Infected individuals conducted fewer crossings between the white and black compartments in the light-dark preference test and moved a shorter distance in the social preference test, both commonly used indicators of locomotor activity34,44,45. These results are in line with previous literature on several host-parasite systems, in which parasite infection was associated with reduced locomotor activity46,47,48. Parasites can affect host locomotion through alterations in host morphology and/or physiology49. For example the trematode Ascocotyle pachycystis infects the heart and reduces swimming performances in the sheepshead minnow (Cyprinodon variegatus)50. In our study, we observed a reduction in body size (both length and mass) with infection, a trait that potentially could influence locomotion. However, Tran and Gerlai45 found that individual differences in locomotor activity do not shift substantially with length or weight in zebrafish, and thus is unlikely to be a major driving factor in our observed effect on locomotion. Instead, P. neurophilia may directly affect locomotion by infecting nerve tracts controlling motor function27,30, a scenario that deserves further investigation. Alternatively, a change in locomotor activity can be caused by the parasite’s effect on host energy metabolism and immune or endocrine function. Indeed, reduced locomotion and growth in infected zebrafish can represent subtle symptoms of sickness behaviour (characterized by lethargy, anxiety and anorexia), an adaptive and organized behavioural strategy aimed at for example conserving energy51.

Sickness behaviour is sometimes also characterized by anxiety52. Indeed, increased freezing behaviour observed with P. neurophilia infection in both the open field and the mirror biting tests (Fig. 3B) could reflect anxiety-like behaviour. Spagnoli et al.27,30 recently reported that P. neurophilia infects brain areas associated with anxiety and fear-learning53. However, freezing behaviour may not be a reliable measure of fear and anxiety in zebrafish since neither alarm pheromones nor the presence of predator cues increased freezing behaviour in zebrafish43,54,55. Alternatively, increased freezing in P. neurophilia infected zebrafish in our study could reflect immobility. In fact, the terms freezing behaviour and immobility are used interchangeably in the zebrafish literature and are difficult to differentiate36. Immobility is a well-known response to animal infection56 and in line with our observations of a general reduction in locomotor activity (i.e., crossings and distance moved, as described above).

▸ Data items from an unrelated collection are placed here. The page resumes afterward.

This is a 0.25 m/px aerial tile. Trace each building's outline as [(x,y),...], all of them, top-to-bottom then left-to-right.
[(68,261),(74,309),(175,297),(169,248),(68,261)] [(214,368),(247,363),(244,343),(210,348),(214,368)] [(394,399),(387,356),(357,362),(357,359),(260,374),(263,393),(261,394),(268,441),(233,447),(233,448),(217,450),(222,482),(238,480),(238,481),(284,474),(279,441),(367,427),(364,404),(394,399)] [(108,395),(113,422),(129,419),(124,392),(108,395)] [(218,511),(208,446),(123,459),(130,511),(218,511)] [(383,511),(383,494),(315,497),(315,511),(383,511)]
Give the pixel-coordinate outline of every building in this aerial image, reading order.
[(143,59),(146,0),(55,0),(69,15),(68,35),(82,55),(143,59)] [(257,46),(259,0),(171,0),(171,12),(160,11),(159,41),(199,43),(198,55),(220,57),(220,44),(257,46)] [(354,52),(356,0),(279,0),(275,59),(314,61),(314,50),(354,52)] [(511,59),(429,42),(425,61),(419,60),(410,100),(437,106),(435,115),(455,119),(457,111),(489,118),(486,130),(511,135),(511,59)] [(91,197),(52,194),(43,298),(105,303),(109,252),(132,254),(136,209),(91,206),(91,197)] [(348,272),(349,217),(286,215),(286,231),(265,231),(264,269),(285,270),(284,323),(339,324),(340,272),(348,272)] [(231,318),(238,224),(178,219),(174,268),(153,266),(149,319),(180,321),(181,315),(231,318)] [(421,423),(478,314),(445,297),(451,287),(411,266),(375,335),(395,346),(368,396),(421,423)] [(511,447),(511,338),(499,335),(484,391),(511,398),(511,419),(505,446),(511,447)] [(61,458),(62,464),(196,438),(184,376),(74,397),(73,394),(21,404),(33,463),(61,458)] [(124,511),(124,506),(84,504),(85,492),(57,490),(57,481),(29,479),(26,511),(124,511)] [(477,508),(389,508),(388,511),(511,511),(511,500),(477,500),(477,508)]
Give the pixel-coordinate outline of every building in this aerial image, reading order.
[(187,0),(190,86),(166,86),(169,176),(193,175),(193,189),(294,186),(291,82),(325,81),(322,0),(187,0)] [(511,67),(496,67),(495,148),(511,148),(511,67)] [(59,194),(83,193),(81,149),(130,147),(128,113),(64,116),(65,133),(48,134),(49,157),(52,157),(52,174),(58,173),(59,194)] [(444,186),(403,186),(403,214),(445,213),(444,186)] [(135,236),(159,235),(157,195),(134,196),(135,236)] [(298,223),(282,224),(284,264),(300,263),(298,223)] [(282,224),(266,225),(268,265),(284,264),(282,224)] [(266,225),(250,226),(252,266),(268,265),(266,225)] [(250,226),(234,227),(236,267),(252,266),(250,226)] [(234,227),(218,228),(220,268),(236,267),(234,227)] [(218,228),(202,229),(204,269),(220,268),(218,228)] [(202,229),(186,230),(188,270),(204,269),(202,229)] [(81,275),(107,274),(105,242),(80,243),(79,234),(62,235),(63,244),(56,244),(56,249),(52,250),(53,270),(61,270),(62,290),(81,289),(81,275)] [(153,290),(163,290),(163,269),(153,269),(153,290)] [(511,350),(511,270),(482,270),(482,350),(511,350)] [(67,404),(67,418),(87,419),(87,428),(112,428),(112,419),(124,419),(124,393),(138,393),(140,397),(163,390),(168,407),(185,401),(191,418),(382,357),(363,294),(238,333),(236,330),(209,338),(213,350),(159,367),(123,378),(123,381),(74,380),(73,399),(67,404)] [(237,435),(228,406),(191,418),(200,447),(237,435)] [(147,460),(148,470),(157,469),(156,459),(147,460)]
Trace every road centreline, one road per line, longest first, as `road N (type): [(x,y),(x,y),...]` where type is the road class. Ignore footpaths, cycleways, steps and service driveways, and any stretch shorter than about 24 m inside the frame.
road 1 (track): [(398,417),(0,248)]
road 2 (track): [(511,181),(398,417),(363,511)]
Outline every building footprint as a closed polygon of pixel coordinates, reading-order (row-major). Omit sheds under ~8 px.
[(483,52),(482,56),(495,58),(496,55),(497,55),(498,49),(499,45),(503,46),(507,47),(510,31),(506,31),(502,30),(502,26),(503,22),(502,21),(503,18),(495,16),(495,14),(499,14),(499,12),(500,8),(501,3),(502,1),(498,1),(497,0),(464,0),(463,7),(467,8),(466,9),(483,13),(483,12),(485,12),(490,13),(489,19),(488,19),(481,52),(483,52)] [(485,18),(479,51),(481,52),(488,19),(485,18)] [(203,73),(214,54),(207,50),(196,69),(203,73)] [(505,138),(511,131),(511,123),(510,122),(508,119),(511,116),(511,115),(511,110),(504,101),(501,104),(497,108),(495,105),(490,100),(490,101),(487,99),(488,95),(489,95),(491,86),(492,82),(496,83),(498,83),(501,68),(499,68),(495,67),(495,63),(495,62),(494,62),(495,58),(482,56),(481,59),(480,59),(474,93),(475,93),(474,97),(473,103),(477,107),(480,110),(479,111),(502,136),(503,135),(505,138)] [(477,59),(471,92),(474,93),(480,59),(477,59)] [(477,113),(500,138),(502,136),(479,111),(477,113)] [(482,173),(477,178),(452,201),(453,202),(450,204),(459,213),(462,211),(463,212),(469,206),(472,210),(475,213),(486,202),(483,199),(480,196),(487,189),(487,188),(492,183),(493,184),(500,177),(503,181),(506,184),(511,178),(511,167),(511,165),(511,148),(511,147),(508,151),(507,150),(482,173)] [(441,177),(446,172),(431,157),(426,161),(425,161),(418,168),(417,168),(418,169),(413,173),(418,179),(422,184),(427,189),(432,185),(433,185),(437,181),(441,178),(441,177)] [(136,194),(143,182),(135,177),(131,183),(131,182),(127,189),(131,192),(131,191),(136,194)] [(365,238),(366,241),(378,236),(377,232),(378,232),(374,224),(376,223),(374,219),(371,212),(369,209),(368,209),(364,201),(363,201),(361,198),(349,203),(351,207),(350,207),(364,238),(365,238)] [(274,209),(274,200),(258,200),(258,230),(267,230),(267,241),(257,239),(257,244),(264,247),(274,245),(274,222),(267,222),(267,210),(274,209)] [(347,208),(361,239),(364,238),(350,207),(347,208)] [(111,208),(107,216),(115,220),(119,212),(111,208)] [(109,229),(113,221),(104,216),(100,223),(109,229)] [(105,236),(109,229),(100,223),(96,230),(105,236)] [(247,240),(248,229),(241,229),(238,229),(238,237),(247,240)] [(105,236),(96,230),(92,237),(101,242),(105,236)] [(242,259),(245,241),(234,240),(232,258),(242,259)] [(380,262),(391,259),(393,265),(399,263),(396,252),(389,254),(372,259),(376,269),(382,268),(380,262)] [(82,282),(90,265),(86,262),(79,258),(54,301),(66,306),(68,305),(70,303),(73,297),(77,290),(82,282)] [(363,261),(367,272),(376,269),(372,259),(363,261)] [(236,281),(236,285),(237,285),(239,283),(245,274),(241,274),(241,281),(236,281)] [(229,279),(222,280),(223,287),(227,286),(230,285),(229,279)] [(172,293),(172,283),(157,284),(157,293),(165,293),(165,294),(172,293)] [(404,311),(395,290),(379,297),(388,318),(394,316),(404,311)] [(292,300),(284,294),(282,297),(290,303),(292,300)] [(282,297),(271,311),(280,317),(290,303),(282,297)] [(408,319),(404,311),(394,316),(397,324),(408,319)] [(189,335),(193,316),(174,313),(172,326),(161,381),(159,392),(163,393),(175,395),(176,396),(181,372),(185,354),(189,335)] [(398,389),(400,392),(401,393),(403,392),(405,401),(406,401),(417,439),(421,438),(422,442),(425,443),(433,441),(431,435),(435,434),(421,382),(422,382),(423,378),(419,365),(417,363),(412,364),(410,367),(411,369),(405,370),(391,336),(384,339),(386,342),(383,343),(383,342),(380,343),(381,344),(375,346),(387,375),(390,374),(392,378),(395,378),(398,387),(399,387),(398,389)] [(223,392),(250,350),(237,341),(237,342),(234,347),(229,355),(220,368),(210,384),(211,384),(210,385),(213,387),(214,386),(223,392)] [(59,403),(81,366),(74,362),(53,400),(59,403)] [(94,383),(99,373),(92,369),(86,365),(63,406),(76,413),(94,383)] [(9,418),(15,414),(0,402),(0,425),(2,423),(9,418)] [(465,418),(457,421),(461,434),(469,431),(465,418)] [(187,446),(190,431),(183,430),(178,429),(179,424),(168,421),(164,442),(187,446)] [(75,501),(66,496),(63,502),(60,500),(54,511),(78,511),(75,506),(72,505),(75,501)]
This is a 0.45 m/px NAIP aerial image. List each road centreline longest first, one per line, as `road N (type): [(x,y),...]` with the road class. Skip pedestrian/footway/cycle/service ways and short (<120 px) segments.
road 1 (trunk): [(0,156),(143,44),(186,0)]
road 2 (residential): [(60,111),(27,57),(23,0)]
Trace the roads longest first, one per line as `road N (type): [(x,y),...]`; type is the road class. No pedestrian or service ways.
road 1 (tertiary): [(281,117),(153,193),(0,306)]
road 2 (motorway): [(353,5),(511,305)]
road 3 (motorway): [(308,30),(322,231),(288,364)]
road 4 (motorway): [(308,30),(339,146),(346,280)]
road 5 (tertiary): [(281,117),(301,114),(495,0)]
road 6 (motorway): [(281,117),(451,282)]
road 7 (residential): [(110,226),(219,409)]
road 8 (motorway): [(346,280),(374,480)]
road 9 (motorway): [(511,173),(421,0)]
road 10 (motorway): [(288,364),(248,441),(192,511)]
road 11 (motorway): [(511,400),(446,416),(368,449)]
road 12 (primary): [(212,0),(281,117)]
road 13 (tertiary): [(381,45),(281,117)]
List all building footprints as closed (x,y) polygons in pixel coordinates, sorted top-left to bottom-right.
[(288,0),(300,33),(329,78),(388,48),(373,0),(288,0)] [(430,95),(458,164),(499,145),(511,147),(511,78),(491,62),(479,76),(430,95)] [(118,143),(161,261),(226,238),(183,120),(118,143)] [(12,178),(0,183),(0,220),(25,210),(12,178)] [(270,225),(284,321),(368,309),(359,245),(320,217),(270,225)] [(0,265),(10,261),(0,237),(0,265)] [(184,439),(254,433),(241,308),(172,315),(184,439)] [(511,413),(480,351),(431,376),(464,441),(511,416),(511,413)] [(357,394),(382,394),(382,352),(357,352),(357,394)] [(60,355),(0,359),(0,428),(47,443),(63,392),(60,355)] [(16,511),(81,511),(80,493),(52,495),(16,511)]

If the increased freezing behaviour observed in the current study reflects a parasite-induced increase in anxiety-like behavior, we would expect reduced exploration (i.e. boldness) in the open field test. Although we found that P. neurophilia decreased exploration in female zebrafish hosts, exploration was not decreased in infected males. Exploration is a measure of boldness and risk-taking57, here measured as the time spent in the center of the open field arena. Our results could thus indicate that infection induces a sex-specific decrease in boldness. As exploration and boldness are commonly used traits in research, including e.g. biomedical studies, undetected infections could have broad implications for study outcomes, particularly in studies that use either just one sex or an unequal number of males and females across treatments. These results are also in agreement with previous literature suggesting that parasite infection affects male and female zebrafish differently. For example, recent studies show that male zebrafish are more susceptible to P. neurophilia infection and suffer from greater parasite clusters than females27,58. Conversely, infected females are thinner than uninfected individuals, which is associated with a reduction in ovary size and egg development. In fact, P. neurophilia infection has been shown to reduce condition factor (length:width ratio) in female, but not male, zebrafish59. In the current study we calculated condition factor based on weight instead of width and did not observe sex-specific effects of P. neurophilia on condition. Nevertheless, potential sex-differentiated effects of infection could ultimately introduce uncontrolled variation into study outcomes, particularly when only one sex is employed, further reinforcing the need to carefully plan study design when infection status is unknown.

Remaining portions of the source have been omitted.